NEWS: Nasce a Padova la “Rete Senza Frontiere”

 

21 Maggio 2008

“Rete Senza Frontiere” vuole essere un soggetto di informazione, azione e cambiamento rispetto a tematiche inerenti alla cooperazione locale ed internazionale, con l’obiettivo di coinvolgere le istituzioni universitarie ed enti locali affinché acquisiscano un ruolo rilevante nella creazione di reti e collaborazioni fra soggetti che già operano sul territorio. La rete è un soggetto in evoluzione, non statico, aperto ad altre associazioni o singoli che sentano l’esigenza di confrontarsi e, eventualmente collaborare. Domenica 8 Giugno alle ore 11 a Prato della Valle verrà organizzata, nell’ambito della Festa dei Popoli di Padova la  tavola rotonda “Cooperazione in rete”: presentazione della Rete Senza Frontiere e dibattito con le associazioni presenti. Siete invitati a partecipare numerosi. Per informazioni potete scrivere a retesenzafrontiere@gmail.com

Manifesto della “Rete Senza Frontiere”

La rete è un soggetto indipendente da associazioni politiche, economiche e religiose. È un soggetto nato da diverse associazioni che operano nel campo della cooperazione internazionale e locale per promuovere una collaborazione integrata, dove competenze sociali e tecniche siano in stretto rapporto tra loro. Le associazioni fondatrici, nate nell’ambito dell’Università di Padova, operano al suo interno, anche se in modo non esclusivo. La rete è un soggetto in evoluzione, non statico, aperto ad altre associazioni che si riconoscano nei principi di questa carta. Per questo motivo il manifesto risulta una linea guida, modificabile dall’apporto di altri attori.
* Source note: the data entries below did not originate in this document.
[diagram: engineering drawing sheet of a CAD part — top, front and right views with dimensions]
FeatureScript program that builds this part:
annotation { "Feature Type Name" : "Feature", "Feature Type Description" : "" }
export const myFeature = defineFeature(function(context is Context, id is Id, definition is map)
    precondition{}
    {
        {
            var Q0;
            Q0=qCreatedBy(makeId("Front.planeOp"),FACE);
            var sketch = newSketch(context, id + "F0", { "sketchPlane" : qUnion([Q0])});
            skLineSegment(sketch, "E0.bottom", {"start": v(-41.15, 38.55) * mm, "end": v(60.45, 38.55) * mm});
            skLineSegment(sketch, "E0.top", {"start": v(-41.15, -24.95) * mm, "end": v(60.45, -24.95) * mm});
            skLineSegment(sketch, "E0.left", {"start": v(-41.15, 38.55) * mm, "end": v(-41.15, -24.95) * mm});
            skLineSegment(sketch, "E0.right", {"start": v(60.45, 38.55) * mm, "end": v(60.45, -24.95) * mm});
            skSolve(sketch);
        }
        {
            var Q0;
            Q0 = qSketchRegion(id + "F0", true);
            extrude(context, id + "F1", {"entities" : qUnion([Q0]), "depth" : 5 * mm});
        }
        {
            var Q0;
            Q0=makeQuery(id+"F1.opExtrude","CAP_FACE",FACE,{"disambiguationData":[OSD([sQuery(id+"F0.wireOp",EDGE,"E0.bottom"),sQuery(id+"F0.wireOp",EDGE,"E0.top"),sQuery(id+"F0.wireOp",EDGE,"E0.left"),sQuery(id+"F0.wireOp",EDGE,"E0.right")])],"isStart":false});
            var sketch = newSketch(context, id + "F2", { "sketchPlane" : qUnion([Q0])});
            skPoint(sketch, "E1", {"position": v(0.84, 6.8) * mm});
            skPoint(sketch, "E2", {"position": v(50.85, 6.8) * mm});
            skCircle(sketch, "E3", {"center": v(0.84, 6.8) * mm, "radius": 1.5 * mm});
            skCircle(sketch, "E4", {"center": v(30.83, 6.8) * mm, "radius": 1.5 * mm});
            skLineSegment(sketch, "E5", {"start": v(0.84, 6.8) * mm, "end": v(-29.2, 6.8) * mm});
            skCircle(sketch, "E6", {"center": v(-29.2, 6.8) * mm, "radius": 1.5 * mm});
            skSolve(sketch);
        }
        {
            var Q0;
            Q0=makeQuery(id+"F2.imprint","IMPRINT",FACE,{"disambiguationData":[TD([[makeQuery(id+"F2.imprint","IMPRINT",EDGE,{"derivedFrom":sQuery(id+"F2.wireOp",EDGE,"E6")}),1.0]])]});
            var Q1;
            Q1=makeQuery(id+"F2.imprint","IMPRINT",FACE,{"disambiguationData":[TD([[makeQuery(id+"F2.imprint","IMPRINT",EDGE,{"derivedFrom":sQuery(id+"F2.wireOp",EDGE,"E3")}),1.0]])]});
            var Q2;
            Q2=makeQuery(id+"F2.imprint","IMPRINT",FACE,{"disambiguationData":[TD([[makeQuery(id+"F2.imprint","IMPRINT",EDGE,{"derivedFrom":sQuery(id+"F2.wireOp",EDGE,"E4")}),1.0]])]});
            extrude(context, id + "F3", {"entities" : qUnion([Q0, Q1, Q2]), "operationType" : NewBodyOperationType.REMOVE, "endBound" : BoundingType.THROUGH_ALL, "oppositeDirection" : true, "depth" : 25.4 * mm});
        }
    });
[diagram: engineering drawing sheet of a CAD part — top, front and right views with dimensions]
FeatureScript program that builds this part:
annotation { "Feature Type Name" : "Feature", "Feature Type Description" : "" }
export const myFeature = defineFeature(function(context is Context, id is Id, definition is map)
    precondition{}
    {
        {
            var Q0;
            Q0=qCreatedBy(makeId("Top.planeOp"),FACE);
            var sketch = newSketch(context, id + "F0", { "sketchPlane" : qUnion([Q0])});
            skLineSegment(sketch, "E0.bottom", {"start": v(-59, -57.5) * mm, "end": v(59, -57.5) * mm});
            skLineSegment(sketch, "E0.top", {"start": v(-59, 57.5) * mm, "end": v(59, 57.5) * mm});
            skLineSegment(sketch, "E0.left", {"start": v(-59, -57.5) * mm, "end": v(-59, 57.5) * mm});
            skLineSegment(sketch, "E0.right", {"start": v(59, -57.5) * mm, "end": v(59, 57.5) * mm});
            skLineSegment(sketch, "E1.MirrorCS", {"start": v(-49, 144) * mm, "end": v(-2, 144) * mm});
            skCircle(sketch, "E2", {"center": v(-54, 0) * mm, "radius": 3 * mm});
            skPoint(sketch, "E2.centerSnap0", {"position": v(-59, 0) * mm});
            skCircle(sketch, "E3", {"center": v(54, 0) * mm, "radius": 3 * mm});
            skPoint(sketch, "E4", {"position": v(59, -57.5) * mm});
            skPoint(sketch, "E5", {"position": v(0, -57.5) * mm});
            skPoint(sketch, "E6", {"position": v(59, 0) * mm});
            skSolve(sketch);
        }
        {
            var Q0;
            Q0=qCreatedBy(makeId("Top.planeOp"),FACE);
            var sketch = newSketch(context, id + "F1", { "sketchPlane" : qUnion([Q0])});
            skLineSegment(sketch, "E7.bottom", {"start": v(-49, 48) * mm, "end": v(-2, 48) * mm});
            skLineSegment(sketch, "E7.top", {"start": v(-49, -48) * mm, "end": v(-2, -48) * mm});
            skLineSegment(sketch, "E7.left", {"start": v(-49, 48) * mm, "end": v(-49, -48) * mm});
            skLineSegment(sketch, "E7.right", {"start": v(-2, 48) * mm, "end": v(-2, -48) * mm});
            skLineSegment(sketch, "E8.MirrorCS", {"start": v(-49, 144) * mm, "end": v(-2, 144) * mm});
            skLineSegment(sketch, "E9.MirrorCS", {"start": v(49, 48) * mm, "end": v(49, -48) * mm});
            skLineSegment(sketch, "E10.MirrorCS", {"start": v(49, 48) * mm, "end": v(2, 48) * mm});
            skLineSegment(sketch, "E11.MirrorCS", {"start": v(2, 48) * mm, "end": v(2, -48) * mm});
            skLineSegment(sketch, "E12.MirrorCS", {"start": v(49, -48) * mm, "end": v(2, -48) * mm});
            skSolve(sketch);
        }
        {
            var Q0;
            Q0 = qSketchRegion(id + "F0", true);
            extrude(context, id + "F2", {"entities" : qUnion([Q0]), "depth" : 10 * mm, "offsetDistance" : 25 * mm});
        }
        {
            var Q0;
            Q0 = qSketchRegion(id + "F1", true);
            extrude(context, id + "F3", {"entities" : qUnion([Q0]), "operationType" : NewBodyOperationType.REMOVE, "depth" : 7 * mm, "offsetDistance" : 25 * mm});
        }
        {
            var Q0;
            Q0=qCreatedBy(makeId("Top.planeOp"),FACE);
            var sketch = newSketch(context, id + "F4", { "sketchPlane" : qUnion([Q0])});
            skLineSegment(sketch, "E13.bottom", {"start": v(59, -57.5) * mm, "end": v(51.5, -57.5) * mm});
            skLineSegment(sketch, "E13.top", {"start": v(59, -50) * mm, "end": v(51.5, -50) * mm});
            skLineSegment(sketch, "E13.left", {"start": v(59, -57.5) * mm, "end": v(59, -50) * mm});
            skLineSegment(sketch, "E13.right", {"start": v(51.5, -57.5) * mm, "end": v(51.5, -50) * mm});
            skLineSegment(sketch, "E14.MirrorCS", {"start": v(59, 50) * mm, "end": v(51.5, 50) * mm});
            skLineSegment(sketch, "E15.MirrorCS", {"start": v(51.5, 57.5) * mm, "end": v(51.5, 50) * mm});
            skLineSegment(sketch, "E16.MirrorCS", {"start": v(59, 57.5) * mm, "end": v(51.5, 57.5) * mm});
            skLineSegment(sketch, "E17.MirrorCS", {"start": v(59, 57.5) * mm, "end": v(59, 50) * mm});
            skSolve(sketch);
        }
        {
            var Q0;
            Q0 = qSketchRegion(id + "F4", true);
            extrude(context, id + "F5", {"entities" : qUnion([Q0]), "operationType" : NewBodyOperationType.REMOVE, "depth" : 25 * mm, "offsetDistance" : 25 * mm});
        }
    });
La rete vuole essere un soggetto di informazione, azione e cambiamento rispetto a tematiche inerenti alla cooperazione locale e internazionale. Si impegna a coinvolgere le istituzioni universitarie perché acquisiscano un ruolo attivo in questo ambito. I soggetti che compongono la rete condividono i principi ai quali essa ispira la sua azione.


Principi ispiratori

Parità:
La cooperazione è un rapporto alla pari, di collaborazione, fra diversi soggetti agenti verso il cambiamento. Ciò implica il rifiuto di un approccio assistenziale verso i beneficiari, causa prima di un rapporto di subordinazione e dipendenza.  

Reciprocità:
La cooperazione risponde all’incontro tra due bisogni e al reciproco scambio di risorse. La reciprocità presuppone che non ci sia un soggetto “donatore” ed un soggetto “ricevente”, ma due attori che collaborano per agire e si modificano entrambi nel corso del processo condividendo i meccanismi decisionali, operativi, informativi e valutativi.

Equità e giustizia:
L’attuale disuguaglianza nella distribuzione e nell’accesso  alle risorse naturali, tecniche, culturali o economiche, la scarsa tutela delle diversità e l’omologazione dei modelli economici e culturali rendono necessaria una diversa modalità di cooperazione internazionale. Il processo di liberazione ed auto sviluppo esige che ogni popolo abbia diritto di scegliere le forme di sviluppo più adatte alla propria cultura.

Conoscenza del contesto:
Ogni attività di cooperazione, sia locale che internazionale, richiede un’opportuna attività di indagine e ricerca del contesto che deve essere conosciuto nei suoi particolari attraverso lo studio e la conoscenza diretta, non solo da un punto di vista tecnico operativo, ma anche culturale e sociale. Ogni idea progettuale deve nascere da esigenze ed iniziative locali.

Confronto:
Attraverso il confronto fra soggetti aderenti alla rete o esterni ad essa si vuole creare un clima di continuo dibattito e messa in discussione, non solo in merito alle attività svolte, ma alla stessa natura ed utilità della rete.  

Cultura di cooperazione:
La rete vuole essere un soggetto produttore di cultura rispetto al significato e alle modalità di fare cooperazione, un soggetto propositivo ed innovatore attraverso il confronto.

Rispetto:
La rete, in un’ottica di lungo periodo, si pone come obiettivo la tutela dell’ambiente e la salvaguardia della qualità della vita delle generazioni presenti e future.